200km north of the Cirle lies Kiruna, Sweden's last city. It's on a hill directly overlooking a gigantic open mine; a colossal iron ore vein hits the surface here and they're scraping away the mountain to get at it.
Both these cities depend completely on the mining companies and the related industries; they would be mere villages with no railway connections (and possibly even part of Russia) if a Dutchie hadn't started the industrial exploitation of iron, copper, zink and gold in the 17th century. Back in the old days before roads, the ore was transported to the coast by reindeer - a two-month journey; now it's under three hours by train.
Nowadays, Australia, Canada and China can all produce cheaper iron and copper, but the Swedes have rationalised their mines and have concentrated on making the best possible quality iron and steel products, which still can beat the competition.
The best was yet to come; on Christina's last day we headed out an hour northeast towards the Norwegian border, where Sweden's mountains can be found (the rest of the country is flat to rolling only; it's along the border with Norway where it goes up to 2100m).
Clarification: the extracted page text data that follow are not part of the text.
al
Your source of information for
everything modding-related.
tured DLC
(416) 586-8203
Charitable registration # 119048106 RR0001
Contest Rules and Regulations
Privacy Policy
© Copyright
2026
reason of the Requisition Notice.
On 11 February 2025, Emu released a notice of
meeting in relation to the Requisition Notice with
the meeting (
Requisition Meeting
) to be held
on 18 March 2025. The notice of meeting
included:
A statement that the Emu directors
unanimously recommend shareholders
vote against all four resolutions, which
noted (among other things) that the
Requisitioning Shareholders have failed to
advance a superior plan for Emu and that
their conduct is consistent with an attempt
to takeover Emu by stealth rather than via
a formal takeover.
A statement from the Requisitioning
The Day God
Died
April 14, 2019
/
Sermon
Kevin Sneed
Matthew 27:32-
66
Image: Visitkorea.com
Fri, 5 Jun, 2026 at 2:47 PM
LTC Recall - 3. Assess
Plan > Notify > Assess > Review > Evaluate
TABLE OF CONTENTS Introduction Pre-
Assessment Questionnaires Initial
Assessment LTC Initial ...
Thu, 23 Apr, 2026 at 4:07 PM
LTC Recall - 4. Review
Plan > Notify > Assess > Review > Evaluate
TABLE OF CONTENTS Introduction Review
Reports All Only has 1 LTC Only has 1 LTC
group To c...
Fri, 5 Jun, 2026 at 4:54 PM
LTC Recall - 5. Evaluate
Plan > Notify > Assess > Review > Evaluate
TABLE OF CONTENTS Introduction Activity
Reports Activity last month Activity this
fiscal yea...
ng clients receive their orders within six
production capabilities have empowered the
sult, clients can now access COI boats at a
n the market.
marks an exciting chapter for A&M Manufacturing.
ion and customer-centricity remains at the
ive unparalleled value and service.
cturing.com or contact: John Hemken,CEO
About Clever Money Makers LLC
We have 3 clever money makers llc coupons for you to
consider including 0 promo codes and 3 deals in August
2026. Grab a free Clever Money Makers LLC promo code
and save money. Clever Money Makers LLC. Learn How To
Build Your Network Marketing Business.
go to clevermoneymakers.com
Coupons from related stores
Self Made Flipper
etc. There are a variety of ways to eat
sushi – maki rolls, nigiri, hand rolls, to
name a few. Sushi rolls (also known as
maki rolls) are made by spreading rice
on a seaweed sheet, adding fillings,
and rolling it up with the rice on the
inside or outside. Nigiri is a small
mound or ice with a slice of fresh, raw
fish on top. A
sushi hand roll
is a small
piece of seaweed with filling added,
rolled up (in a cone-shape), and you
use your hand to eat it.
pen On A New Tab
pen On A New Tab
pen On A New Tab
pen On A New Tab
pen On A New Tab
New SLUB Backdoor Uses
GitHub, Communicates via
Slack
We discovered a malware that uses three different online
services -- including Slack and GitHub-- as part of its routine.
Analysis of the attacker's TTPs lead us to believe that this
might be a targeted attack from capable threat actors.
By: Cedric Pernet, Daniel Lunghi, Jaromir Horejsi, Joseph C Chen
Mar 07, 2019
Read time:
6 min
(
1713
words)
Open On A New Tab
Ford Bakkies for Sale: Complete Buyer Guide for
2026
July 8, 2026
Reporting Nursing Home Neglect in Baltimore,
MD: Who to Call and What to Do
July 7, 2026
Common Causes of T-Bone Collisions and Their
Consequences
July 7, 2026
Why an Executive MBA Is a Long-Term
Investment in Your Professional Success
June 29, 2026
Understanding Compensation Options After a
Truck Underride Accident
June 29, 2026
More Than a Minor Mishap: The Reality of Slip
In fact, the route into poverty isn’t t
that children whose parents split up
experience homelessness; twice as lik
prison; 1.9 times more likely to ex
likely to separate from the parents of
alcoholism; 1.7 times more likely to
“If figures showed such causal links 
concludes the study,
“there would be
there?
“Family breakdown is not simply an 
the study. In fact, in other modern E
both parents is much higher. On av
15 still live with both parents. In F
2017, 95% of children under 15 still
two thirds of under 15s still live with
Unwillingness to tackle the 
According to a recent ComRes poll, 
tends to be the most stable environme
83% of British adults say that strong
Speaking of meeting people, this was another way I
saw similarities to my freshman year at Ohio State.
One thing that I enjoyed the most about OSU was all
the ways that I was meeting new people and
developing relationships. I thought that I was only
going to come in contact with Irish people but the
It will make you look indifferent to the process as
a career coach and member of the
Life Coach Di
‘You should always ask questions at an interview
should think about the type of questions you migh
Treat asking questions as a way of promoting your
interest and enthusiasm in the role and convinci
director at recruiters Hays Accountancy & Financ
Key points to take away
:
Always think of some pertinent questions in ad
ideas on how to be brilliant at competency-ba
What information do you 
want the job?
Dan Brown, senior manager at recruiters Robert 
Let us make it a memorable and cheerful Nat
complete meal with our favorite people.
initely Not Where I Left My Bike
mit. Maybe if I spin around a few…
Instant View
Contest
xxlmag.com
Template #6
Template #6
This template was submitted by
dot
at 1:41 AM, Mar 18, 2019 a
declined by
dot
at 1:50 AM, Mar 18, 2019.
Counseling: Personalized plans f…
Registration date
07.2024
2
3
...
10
It looks a little like Scotland, with more trees, less Brits and better food.
We visited Abisko National Park, going up to 800m by chairlift and walking to the peak at 1100m, with fabulous views of the mountains all around, the huge deep-blue lake below, Norway just up the road, and the characteristic U-shaped valley framed by two mountains called Lappenporten - Lap Gate. We walked back down to the valley, passing waterfalls, fields of flowers and a birch forest before crossing a fantastic gorge with a wild river.
It's all so magnificent and beautiful.
Just like in the Himalayas, walking around remote, empty places like this makes you feel very lucky and priviledged, and makes you realise that wealth cannot be captured on a bank account, but rather can be smelt, felt, seen and inhaled (as Swedes like to do) when facing the full majesty of nature.